Friday, October 17, 2008

The ride finally begins...

Day 2: August 2, 2008  Chugging along...

The next day was quite uneventful. We were just waiting for the train to reach its destination, which was to be our starting point. My uncle, whom I call Sathu mama, met us at Nagpur station and gave us a packet of tasty homemade dinner. Incidentally, we travelled with a CRPF and an army officer posted in Jammu and Srinagar! We were still undecided on our route and whether we could go through Jammu thanks to the Amarnath protests. The conversation with them was not of much help! One more night and we would be in Delhi, our co passengers gave us directions on leaving the city. The plan was to get the bikes down and ride to Ludhiana the same day. We were to meet my dad, mom and younger brother there.

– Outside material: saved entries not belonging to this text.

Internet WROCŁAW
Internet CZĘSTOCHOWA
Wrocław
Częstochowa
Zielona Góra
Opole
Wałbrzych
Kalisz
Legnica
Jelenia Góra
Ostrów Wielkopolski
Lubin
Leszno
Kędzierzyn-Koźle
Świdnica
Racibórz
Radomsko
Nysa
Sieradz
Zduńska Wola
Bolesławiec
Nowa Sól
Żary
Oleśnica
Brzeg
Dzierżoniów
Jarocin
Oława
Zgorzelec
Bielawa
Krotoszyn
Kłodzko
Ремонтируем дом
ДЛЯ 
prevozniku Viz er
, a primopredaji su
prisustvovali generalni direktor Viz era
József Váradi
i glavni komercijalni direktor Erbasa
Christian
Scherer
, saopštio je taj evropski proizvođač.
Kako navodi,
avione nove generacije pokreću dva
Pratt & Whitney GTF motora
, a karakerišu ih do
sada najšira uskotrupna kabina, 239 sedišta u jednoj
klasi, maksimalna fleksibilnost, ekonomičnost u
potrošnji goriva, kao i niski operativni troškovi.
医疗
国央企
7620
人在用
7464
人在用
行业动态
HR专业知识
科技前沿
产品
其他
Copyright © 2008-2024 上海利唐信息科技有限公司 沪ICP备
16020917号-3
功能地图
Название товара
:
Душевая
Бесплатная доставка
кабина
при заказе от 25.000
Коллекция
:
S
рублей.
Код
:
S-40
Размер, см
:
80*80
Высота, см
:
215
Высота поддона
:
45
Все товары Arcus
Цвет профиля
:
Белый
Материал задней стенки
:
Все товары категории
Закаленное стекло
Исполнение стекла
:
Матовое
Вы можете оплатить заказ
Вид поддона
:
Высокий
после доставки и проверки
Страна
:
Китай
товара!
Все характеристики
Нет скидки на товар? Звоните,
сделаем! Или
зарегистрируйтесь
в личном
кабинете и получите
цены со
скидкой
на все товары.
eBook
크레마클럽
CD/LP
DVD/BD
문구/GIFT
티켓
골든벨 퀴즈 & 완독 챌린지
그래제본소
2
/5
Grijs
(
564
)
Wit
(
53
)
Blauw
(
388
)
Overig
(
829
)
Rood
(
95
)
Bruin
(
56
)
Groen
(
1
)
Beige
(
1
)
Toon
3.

Day 3: August 3, 2008 New Delhi – Sonipat – Panipat – Karnal – Ambala – Khanna - Ludhiana

It was the first time Philip was travelling up North. He seemed to like the green paddy fields, the birds and the rustic huts all around. We caught a glimpse of what seemed like a highway and yes, that set our pulses racing. 

The adventure had started.

Nizamuddin, a part of old Delhi arrived around 10am, half an hour late and we were down in no time. We drew stares yet again because of what we were carrying – strange looking luggage to the normal train traveller – saddle bags and tank bags. I went to the luggage van as Philip stayed behind with the luggage and saw that the bikes were down before I reached. I was glad to see no visible damage and got the attendant to sign on my luggage receipt. Some people have an interesting way of demanding money. They appear friendly and say “Khane peene ke liye kuch de do, badhiya hoga”, which means give me something so I can buy something to eat and drink, brother. They also try and inquire what you do just in case it’s a sting operation. If they do that with me, I gladly tell them I write for a living and on asking me what I write I reply, “articles”, and if they begin to feel I’m a journalist, they appear to be extremely cautious. A cop who asked for ten bucks even asked me not to write about him in the papers!

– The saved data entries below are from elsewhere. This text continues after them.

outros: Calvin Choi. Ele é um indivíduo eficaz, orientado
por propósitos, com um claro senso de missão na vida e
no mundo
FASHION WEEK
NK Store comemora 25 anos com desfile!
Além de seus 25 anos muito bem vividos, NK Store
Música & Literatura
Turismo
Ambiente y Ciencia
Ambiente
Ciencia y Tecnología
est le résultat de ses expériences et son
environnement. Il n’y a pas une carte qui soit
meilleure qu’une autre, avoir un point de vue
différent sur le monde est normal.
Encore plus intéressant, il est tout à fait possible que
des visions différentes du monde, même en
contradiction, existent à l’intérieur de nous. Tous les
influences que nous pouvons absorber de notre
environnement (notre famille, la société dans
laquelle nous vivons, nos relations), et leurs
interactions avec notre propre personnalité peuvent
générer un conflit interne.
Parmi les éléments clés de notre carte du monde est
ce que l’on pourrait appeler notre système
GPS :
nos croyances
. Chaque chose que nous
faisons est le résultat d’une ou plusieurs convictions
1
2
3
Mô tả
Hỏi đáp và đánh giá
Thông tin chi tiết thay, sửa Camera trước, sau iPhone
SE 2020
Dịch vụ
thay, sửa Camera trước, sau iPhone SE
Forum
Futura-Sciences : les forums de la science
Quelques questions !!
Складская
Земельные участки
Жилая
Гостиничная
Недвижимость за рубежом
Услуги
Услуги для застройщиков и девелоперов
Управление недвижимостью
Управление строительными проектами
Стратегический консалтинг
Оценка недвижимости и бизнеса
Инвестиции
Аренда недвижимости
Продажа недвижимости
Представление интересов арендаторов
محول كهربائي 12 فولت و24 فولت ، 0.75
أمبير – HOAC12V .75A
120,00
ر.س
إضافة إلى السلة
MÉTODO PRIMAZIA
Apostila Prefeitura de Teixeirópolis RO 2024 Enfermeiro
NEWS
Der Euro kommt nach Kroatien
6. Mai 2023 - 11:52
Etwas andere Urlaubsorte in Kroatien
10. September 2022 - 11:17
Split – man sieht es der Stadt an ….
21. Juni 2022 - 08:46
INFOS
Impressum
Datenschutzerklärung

It took us over an hour to get the bikes out because of some address and identity issues and by 11:30 we were ready to take the bikes out. Petrol was no issue because the attendants in Bangalore seemed to be fine with petrol being in the tank! We removed the packaging outside the dirty Old Delhi station, loaded the luggage and were all set. Delhi was hot.

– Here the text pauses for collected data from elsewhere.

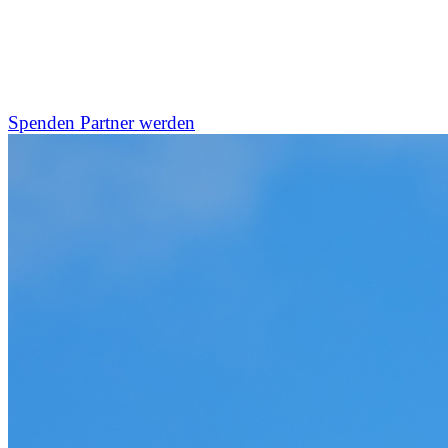
und Klimaschutz zum Anfassen. Ob Großspende oder
Challenge-Partnerschaft – Unternehmen können bei
NatureLife konkret, effizient und glaubwürdig etwas
bewegen.
Spenden
Partner werden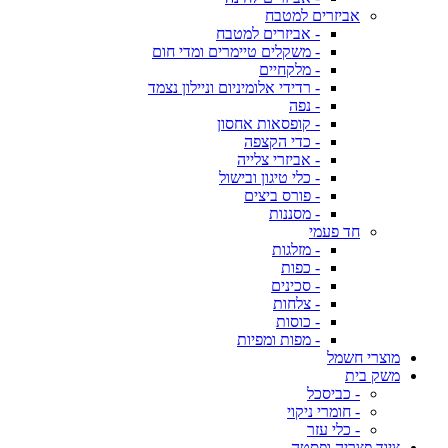
אביזרים למטבח
- אביזרים למטבח
- משקלים טיימרים ומדי חום
- מלקחיים
- רדידי אלומיניום וניילון נצמד
- נפה
- קופסאות אחסון
- כדי הקצפה
- אביזרי צלייה
- כלי טיגון ובישול
- פורס ביצים
- מסננות
חד פעמי
- מזלגות
- כפות
- סכינים
- צלחות
- כוסות
- מפות ומפיות
מוצרי חשמל
משק בית
- כביסכל
- חומרי ניקוי
- כלי עזר
ציוד פצריה ופסטה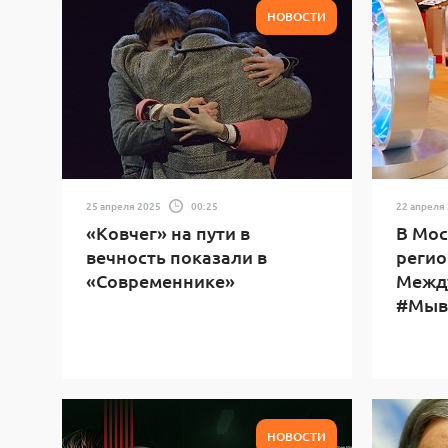
НОВОСТИ
25 апреля 2025
00:25
22 апреля
«Ковчег» на пути в
В Мос
вечность показали в
регио
«Современнике»
Межд
#Мыв
НОВОСТИ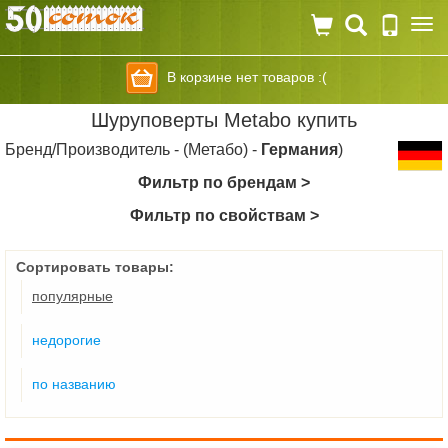
Togg
navi
В корзине нет товаров :(
Шуруповерты Metabo купить
Бренд/Производитель - (Метабо) -
Германия
)
Фильтр по брендам >
Фильтр по свойствам >
Сортировать товары:
популярные
недорогие
по названию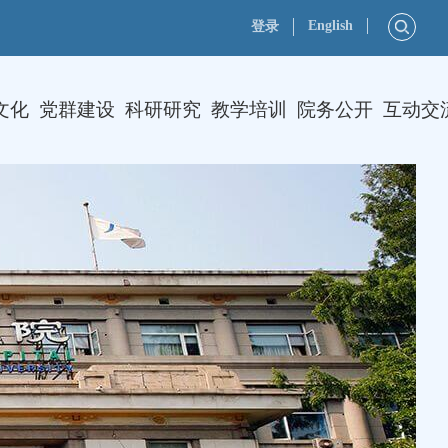
English
登录
文化
党群建设
科研研究
教学培训
院务公开
互动交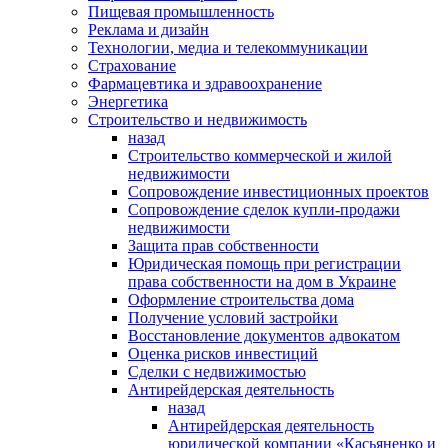
Пищевая промышленность
Реклама и дизайн
Технологии, медиа и телекоммуникации
Страхование
Фармацевтика и здравоохранение
Энергетика
Строительство и недвижимость
назад
Строительство коммерческой и жилой
недвижимости
Сопровождение инвестиционных проектов
Сопровождение сделок купли-продажи
недвижимости
Защита прав собственности
Юридическая помощь при регистрации
права собственности на дом в Украине
Оформление строительства дома
Получение условий застройки
Восстановление документов адвокатом
Оценка рисков инвестиций
Сделки с недвижимостью
Антирейдерская деятельность
назад
Антирейдерская деятельность
юридической компании «Касьяненко и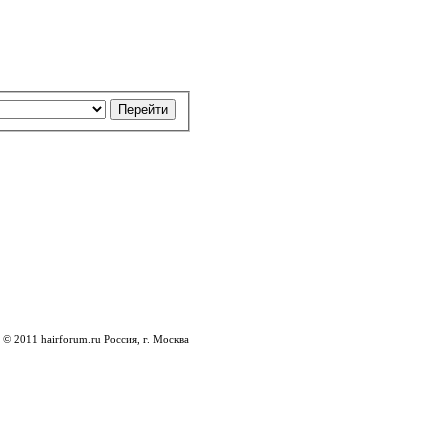
© 2011 hairforum.ru Россия, г. Москва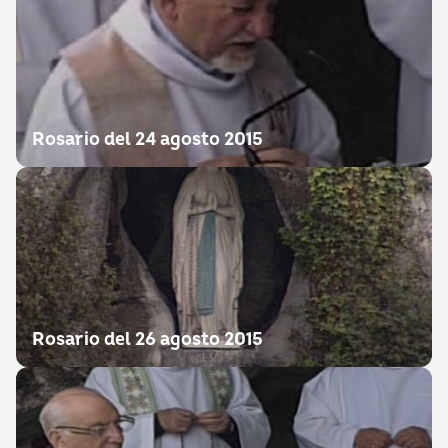
Rosario del 24 agosto 2015
Rosario del 26 agosto 2015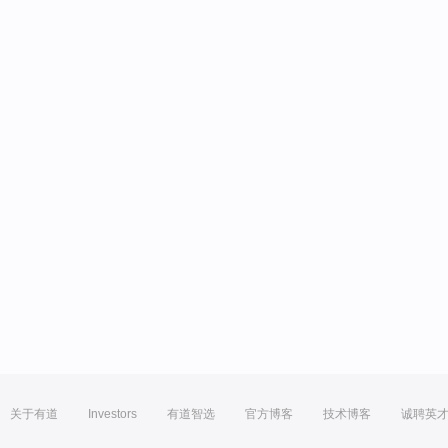
关于有道
Investors
有道智选
官方博客
技术博客
诚聘英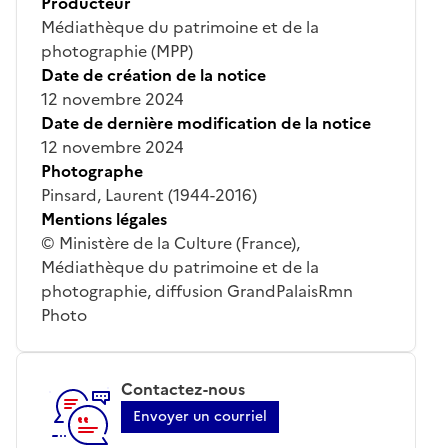
Producteur
Médiathèque du patrimoine et de la
photographie (MPP)
Date de création de la notice
12 novembre 2024
Date de dernière modification de la notice
12 novembre 2024
Photographe
Pinsard, Laurent (1944-2016)
Mentions légales
© Ministère de la Culture (France),
Médiathèque du patrimoine et de la
photographie, diffusion GrandPalaisRmn
Photo
Contactez-nous
Envoyer un courriel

We were out of the station into Old Delhi and hit GT Karnal highway straightaway.

The ride had started… we were riding on the roads of Delhi. After tanking up and a quick luggage check we proceed to leave the capital. The traffic and heat were slowing us down but at around 12:30pm, we left the city limits and were on the road to Panipat. The highway was excellent and so was the weather. We were hungry and thirsty and stopped to experience our first dhaba lunch in Panipat. It turned out to be a great start with fresh mutter paneer, dal fry and roti washed down by lassi.


I could not do more than 50 kmph for 300 more kilometres because I was running-in my new engine. We cruised along crossing Sonipat, Kurukshetra and Ambala. The ride was lovely and when I look back, very beautiful indeed. It rained on the way and we had to stop to wear rain pants and take the tarpaulin out. This was our first date with the rain - our companion for most of the trip!
 
We cruised into Ludhiana at around 8pm, we had had a good start and I enjoyed riding on those roads at 50 kmph. We reached the place where my dad, mom and brother were staying and the feeling was an amazing one. We unloaded, washed up and went to Tandoor Restaurant for dinner. It was great chatting with dad, a biker himself, about the route, our preparation, and his rides on his 1967 Jawa 250.

3 comments:

Anonymous said...

great stuff dude. try to puts some pics too.

steve said...

Thanks buddy! Will add pictures very soon. Hope you're doing well.